Support the Timberjay by making a donation.

Serving Northern St. Louis County, Minnesota

The rise of the digital voice clones – are you next?

David Colburn
Posted 2/1/24

Instead of having to read his insightful articles, how would you like to have Marshall Helmberger read them to you? To make that happen now, Marshall would have to record himself reading each article …

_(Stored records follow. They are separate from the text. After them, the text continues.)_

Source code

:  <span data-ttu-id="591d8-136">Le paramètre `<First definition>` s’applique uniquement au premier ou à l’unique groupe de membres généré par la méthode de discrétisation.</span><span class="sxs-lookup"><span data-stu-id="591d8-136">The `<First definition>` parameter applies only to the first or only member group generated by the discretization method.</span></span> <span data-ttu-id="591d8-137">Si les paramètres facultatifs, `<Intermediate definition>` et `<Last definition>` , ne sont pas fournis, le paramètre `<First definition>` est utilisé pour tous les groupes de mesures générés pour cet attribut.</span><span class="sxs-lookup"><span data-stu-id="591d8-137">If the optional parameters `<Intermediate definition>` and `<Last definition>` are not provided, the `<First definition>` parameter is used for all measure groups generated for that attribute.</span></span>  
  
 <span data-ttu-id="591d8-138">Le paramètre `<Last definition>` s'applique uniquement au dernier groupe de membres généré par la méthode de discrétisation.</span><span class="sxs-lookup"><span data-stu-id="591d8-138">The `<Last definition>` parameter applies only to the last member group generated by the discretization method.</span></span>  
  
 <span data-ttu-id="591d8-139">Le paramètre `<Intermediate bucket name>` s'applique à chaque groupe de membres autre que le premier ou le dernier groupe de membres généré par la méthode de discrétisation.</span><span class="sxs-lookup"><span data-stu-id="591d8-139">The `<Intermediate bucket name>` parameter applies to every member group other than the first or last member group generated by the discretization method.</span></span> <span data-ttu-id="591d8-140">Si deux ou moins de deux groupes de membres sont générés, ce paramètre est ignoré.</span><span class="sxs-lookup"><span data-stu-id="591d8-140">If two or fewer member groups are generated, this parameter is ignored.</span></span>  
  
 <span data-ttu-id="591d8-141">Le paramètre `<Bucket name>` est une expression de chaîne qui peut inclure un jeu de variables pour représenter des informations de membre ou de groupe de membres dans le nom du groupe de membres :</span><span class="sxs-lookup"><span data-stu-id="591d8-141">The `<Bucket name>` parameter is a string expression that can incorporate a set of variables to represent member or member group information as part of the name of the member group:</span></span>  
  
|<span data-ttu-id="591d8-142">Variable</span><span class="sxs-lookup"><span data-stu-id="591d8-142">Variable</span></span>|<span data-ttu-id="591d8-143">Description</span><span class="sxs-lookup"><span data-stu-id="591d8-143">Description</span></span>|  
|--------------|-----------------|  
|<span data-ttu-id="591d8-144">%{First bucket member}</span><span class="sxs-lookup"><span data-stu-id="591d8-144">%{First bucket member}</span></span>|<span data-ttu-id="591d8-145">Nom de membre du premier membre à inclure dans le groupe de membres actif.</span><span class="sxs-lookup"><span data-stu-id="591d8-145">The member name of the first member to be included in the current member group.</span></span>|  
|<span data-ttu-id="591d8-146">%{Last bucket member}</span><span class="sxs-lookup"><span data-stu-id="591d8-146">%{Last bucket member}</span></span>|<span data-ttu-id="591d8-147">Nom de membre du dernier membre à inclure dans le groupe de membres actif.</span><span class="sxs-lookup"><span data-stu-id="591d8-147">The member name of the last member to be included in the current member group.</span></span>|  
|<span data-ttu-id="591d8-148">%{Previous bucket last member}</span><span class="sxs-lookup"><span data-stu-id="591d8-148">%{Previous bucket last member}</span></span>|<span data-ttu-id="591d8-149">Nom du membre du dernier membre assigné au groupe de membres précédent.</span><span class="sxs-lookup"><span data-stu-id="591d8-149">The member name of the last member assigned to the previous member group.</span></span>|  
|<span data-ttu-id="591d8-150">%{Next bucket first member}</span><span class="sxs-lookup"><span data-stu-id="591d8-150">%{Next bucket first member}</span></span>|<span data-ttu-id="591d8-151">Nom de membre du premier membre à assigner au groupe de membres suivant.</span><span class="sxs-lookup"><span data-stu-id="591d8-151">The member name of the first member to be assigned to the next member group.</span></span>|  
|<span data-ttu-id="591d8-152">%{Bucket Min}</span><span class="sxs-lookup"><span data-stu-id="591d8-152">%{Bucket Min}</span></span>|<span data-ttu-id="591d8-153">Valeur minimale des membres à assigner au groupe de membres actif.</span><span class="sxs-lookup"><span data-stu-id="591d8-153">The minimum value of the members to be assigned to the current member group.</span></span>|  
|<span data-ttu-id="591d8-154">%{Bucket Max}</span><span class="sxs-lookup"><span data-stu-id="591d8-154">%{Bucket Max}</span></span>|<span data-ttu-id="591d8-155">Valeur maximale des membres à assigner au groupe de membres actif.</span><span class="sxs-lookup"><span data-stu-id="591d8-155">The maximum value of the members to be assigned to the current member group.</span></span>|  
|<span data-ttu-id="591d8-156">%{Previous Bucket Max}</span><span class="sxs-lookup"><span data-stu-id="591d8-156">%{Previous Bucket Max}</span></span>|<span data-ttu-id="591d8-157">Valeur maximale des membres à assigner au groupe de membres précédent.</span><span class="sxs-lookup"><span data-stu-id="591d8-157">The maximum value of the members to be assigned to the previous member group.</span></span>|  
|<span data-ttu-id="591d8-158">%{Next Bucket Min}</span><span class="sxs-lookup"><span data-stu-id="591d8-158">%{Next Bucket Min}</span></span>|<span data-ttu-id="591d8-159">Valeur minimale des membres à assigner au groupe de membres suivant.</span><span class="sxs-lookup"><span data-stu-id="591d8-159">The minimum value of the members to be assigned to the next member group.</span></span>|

This item is available in full to subscribers.

Please log in to continue

Log in

The rise of the digital voice clones – are you next?

Posted

Instead of having to read his insightful articles, how would you like to have Marshall Helmberger read them to you?
To make that happen now, Marshall would have to record himself reading each article and we’d have to post the audio files to each article on the website, a rather time-consuming task that isn’t ever going to happen given Marshall’s incredibly busy schedule.
But what if I told you that we could make it happen without Marshall ever having to press a record button? With the latest in artificial intelligence voice cloning, it’s possible.
In case you weren’t aware, Marshall does a weekly radio interview recapping our top stories on KAXE radio (91.7 FM), most of which are archived on the radio’s website. Those recordings give me the necessary sample of Marshall’s voice to create a clone, something easily done by going to one of several AI voice cloning websites available.
Once the site has the audio sample, it uses AI to analyze it and create a “voice” based on the tonal qualities it “hears,” and when you type in a text-based message it will create an audio recording of that person’s voice reading what you typed. In Marshall’s case, I could create his voice, cut and paste one of his articles into the text field, and voila! Marshall is reading his story to you in a voice you’d swear on a stack of Bibles was his own and not an AI-generated fake.
I tried it on one of the sites using my own voice, creating the clone and pasting in a portion of the North Woods – Cherry basketball game, and immediately noticed one glitch. While it sounded exactly like me, it didn’t know how to pronounce the last name of Isaac Asuma, saying “un-SOOM-uh” instead of “AH-soom-uh.” But the vocal quality was spot on – sounded just like me reading the story.
One of the best uses for this amazing new tech would be for people who have lost the ability to speak. If there’s a recording of their voice, it could be made into a digital voice clone. Sen. David Tomassoni was having a digital voice clone developed for himself when his ALS made it nearly impossible to speak, but the tech has advanced exponentially since then. Combined with a computer and video system that lets an ALS patient type by looking at a keyboard, that person could carry on conversations using their own still fluent, clear digital voice clone.
For digital media content creators, digital voice clones can speed up the creative process by allowing input of scripts for video voice-overs. Coupling a digital voice clone with a generative AI chatbot can turn a company’s phone receptionist into an interactive customer service rep that sounds exactly like that person. Actors who do commercial voice-over work could use digital voice clones to get additional work. Creating audiobooks would be a breeze, requiring 30-seconds of recording for a voice clone rather than the author having to read the entire book. And in a nod to our opening example, digital voice clone newsreaders could function 24 hours a day, constantly refreshed with AI-generated content. The possibilities are extensive and astounding.
But as we’ve already seen, there’s a dark side to this technology as well. In last week’s New Hampshire presidential primary, a digital voice clone of Joe Biden was used for robocalls telling Democrats not to vote. Getting a politician’s or celebrity’s voice to clone is simple, and there are lots of sites and apps “for fun” that let you create audio and video files putting any words you want in their mouths.
Scarier still are the crimes being committed by using digital voice clones. People who have posted videos of themselves online talking have had their voices cloned by unscrupulous scammers who have used those voices to try to authorize illegal financial transactions. They’ve created “family scare” scams in which a person receives a phone call supposedly from a loved one who is experiencing a crisis and needs money immediately. In one such scenario, the cloned voice says hello and a few words and then another person comes on the phone claiming to have kidnapped them and demands ransom be sent through a cash payment app. Such scams have become prevalent enough that the Federal Trade Commission released a warning about them last spring.
The best way to avoid any such scams is to not post any clips of yourself or others speaking to social media sites. At the very least, use privacy controls on social media to restrict access to your media files, and don’t accept friend requests from people you don’t know. Assume that anything you post online can be found by anyone unless you’ve taken specific steps to keep it hidden and secure.
Of course, equally scary is the pairing of digital voice clones with AI generated video of someone, video with lips moving in perfect sync to the words that it was given. I created one of those for Joe Biden just the other day, warning of the dangers of bananas. There are numerous samples on YouTube – Biden giving advice on how to get a goth girlfriend and telling the story of the magic pistachio are two unusual ones that demonstrate the tech without fear of accidentally creating an international crisis. But those could be coming, much more easily and faster than we’re ready for.